Essa dupla liberdade dos caraís quanto ao espaço – exteriores à aldeia e exteriores à província – é sinal de um estatuto duplamente marginal. Pelo menos ideologicamente, seu estatuto torna-os exteriores às alianças políticas e exteriores ao parentesco. Pois estar fora da comunidade não significa apenas morar afastado; ou melhor, esse afastamento só manifesta uma exterioridade mais profunda: a que situa o caraí fora, do ponto de vista social (e não apenas espacial) do que precisamente constitui uma comunidade – a rede de parentesco.
A impressão que nos fica é de que nunca se sabe DE ONDE VÊM os caraís: nem de qual lugar do espaço, nem – por conseguinte – de que ponto da genealogia. Indo e vindo constantemente, portanto sem residência, estão em toda parte e, por isso mesmo, em nenhum lugar. Lozano diz que eles afirmam não serem nascidos de pai, mas somente de mãe. Não ter pai, para os tupi-guarani, que são patrilineares, é não ter parentes.
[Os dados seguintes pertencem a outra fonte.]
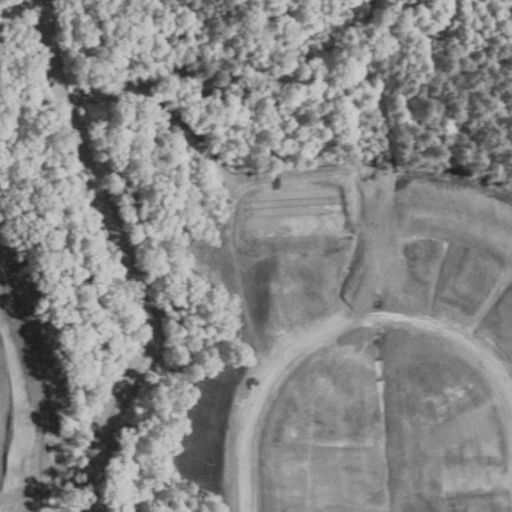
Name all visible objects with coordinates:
road: (325, 333)
building: (4, 378)
building: (2, 445)
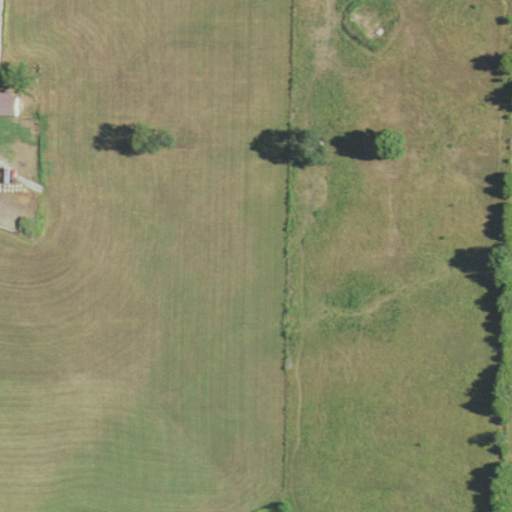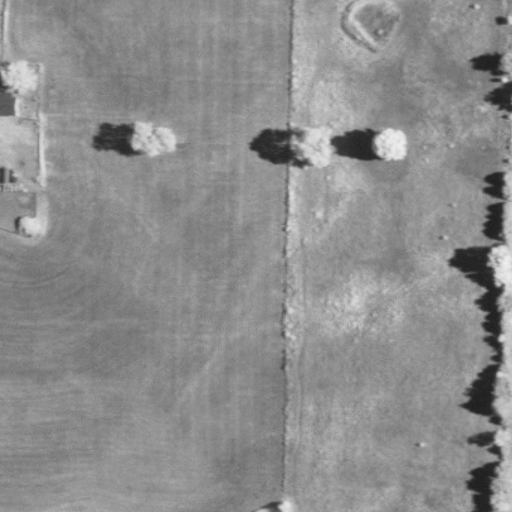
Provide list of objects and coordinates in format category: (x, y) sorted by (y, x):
road: (1, 30)
building: (8, 106)
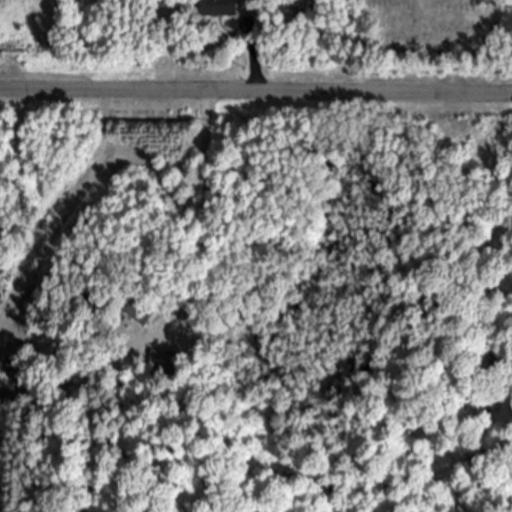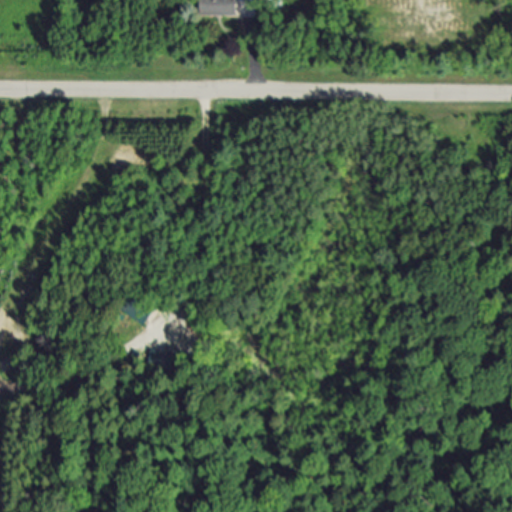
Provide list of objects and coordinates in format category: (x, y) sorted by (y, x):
building: (224, 7)
building: (220, 10)
road: (251, 65)
road: (255, 93)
De modo que, enunciando tal pretensão – ter nascido só de mulher –, os caraís exprimem e reivindicam o estatuto ideal da liberdade. São aparentados, sim, com os caraíbas míticos, os heróis culturais, cujo espírito atualizam. Os poderes atribuídos aos caraís evocam os daqueles caraíbas: são capazes de se “transformarem” em animais; sabem fazer o milho e as plantas crescerem sozinhas; podem resgatar a alma dos mortos. E como os aqueles, também vivem na solidão, falando pouco e praticando grande abstinência.
Essa semelhança explica o fascínio que os caraís exercem... e porque devemos chamá-los, não de xamãs, mas de PROFETAS e HOMENS SANTOS.